Best mates Andrew Turton and Pete Ceglinski spent much of their childhood in the ocean and, after becoming frustrated at the amount of rubbish floating around, quit their jobs to come up with a sustainable solution.
They came up with an automated rubbish bin for marina docks called the Seabin that many hope could help reduce ocean pollution.
With the help of WA seed investors Shark Mitigation Systems, the duo designed a prototype of the bin in Perth before taking it to market in Mallorca in Spain, a marina capital of Europe.
Mr Turton and Mr Ceglinski are now trying to raise enough capital to turn the prototype into a reality.
The proposal is gaining momentum fast, with crowdfunding raising $50,000 for commercial production, and a video of the Seabin attracting more than 10 million hits online – mostly from European countries.
“We raised $34,000 dollars in three days, it’s kind of snowballing now,” Mr Ceglinski said.
Built from recycled materials, the Seabin is fixed to a dock with water pump running on shore power.
The pump creates a flow of water that sucks all floating rubbish and debris into a natural fibre bag, before pumping the water back out.
It catches everything floating from plastic bottles to paper, oils, fuel and detergent.
Seabin spokesman Richard Talmage said the concept was simple but effective.
“It essentially works as a similar concept to a skimmer box from your pool filter. But it’s designed on a scale to work and essentially attract all that rubbish within a location within a marine harbour,” he said.

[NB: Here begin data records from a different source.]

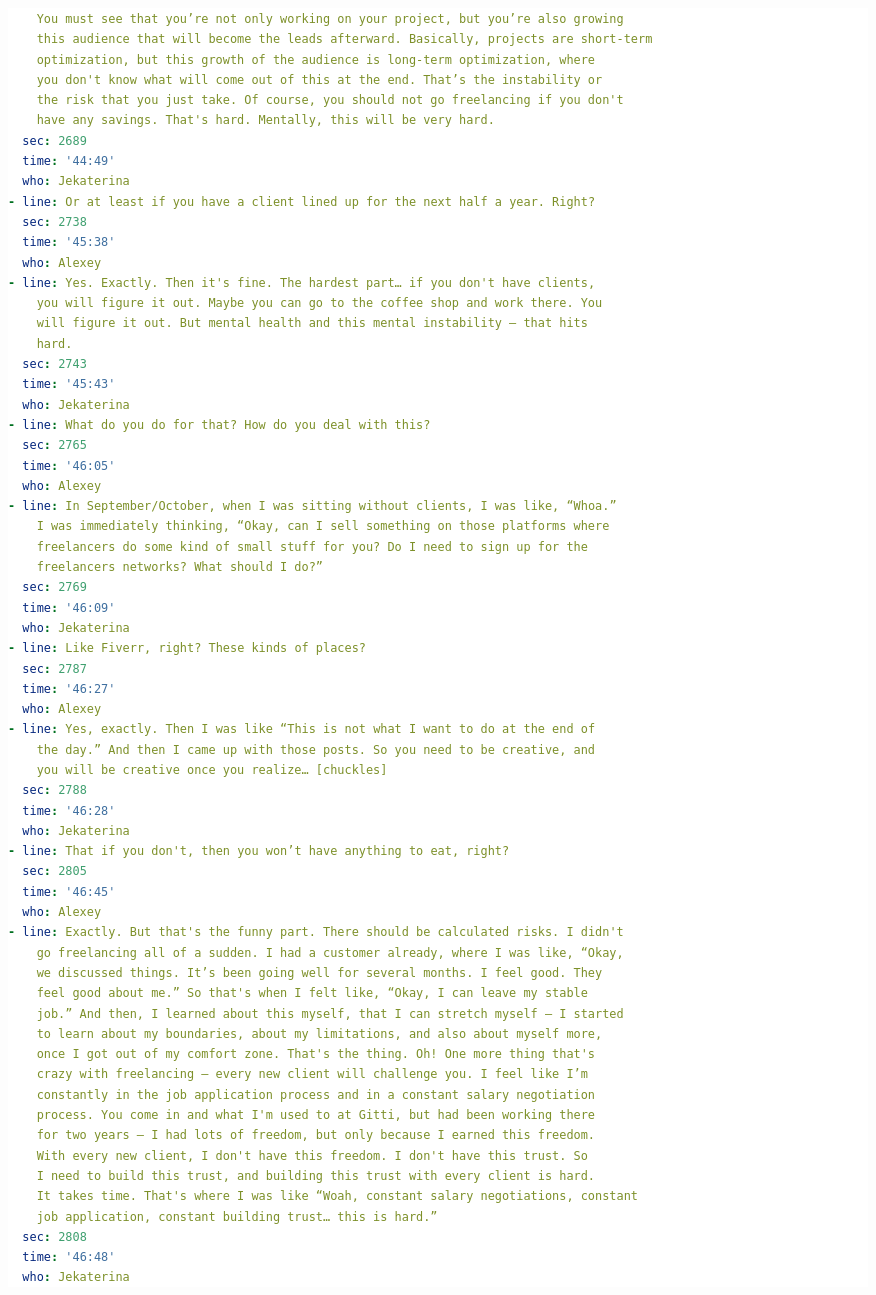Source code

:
 ```yaml
    You must see that you’re not only working on your project, but you’re also growing
    this audience that will become the leads afterward. Basically, projects are short-term
    optimization, but this growth of the audience is long-term optimization, where
    you don't know what will come out of this at the end. That’s the instability or
    the risk that you just take. Of course, you should not go freelancing if you don't
    have any savings. That's hard. Mentally, this will be very hard.
  sec: 2689
  time: '44:49'
  who: Jekaterina
- line: Or at least if you have a client lined up for the next half a year. Right?
  sec: 2738
  time: '45:38'
  who: Alexey
- line: Yes. Exactly. Then it's fine. The hardest part… if you don't have clients,
    you will figure it out. Maybe you can go to the coffee shop and work there. You
    will figure it out. But mental health and this mental instability – that hits
    hard.
  sec: 2743
  time: '45:43'
  who: Jekaterina
- line: What do you do for that? How do you deal with this?
  sec: 2765
  time: '46:05'
  who: Alexey
- line: In September/October, when I was sitting without clients, I was like, “Whoa.”
    I was immediately thinking, “Okay, can I sell something on those platforms where
    freelancers do some kind of small stuff for you? Do I need to sign up for the
    freelancers networks? What should I do?”
  sec: 2769
  time: '46:09'
  who: Jekaterina
- line: Like Fiverr, right? These kinds of places?
  sec: 2787
  time: '46:27'
  who: Alexey
- line: Yes, exactly. Then I was like “This is not what I want to do at the end of
    the day.” And then I came up with those posts. So you need to be creative, and
    you will be creative once you realize… [chuckles]
  sec: 2788
  time: '46:28'
  who: Jekaterina
- line: That if you don't, then you won’t have anything to eat, right?
  sec: 2805
  time: '46:45'
  who: Alexey
- line: Exactly. But that's the funny part. There should be calculated risks. I didn't
    go freelancing all of a sudden. I had a customer already, where I was like, “Okay,
    we discussed things. It’s been going well for several months. I feel good. They
    feel good about me.” So that's when I felt like, “Okay, I can leave my stable
    job.” And then, I learned about this myself, that I can stretch myself – I started
    to learn about my boundaries, about my limitations, and also about myself more,
    once I got out of my comfort zone. That's the thing. Oh! One more thing that's
    crazy with freelancing – every new client will challenge you. I feel like I’m
    constantly in the job application process and in a constant salary negotiation
    process. You come in and what I'm used to at Gitti, but had been working there
    for two years – I had lots of freedom, but only because I earned this freedom.
    With every new client, I don't have this freedom. I don't have this trust. So
    I need to build this trust, and building this trust with every client is hard.
    It takes time. That's where I was like “Woah, constant salary negotiations, constant
    job application, constant building trust… this is hard.”
  sec: 2808
  time: '46:48'
  who: Jekaterina
```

From marinas to the open ocean
Mr Ceglinski said marinas, ports and yacht clubs were the ideal place to start cleaning up the ocean because they combined high levels of human activity with oil and fuel pollution.
“The Seabin is more efficient than a marine worker walking around with a scoop net,” Mr Ceglinski said.
It is hoped the invention will prevent toxic materials from floating out into the open ocean where they can degrade and be eaten by marine life.
Mr Talmage said the concept could help prevent chemicals from plastics becoming part of the marine food chain.
“There’s not only the pollution side, but (it’s) for the broader environment, and then extending that through marinas into education for local communities as well, so that one day we can drive towards a cleaner environment for everyone that’s using the water,” he said.
Mr Turton and Mr Ceglinski have set up a research and development centre in Mallorca to develop production techniques.
“We want to build it in the most sustainable and ecologically responsible way we can, but to do that it’s quite expensive so we thought to give crowd funding a go,” Mr Ceglinski said.
“We also went to the METSTRADE show, which is the biggest trades show in the world for the marine industry.
“From that we found a few people that want to help us with manufacturing and we’ve also been in contact with lots of mariners and governments around the world.”
The concept aims to complement the more expensive option of using trash boats, vessels that drive around harbours scooping up rubbish with nets built into them.
If the venture is successful, Seabins could hit the market in mid to late 2016.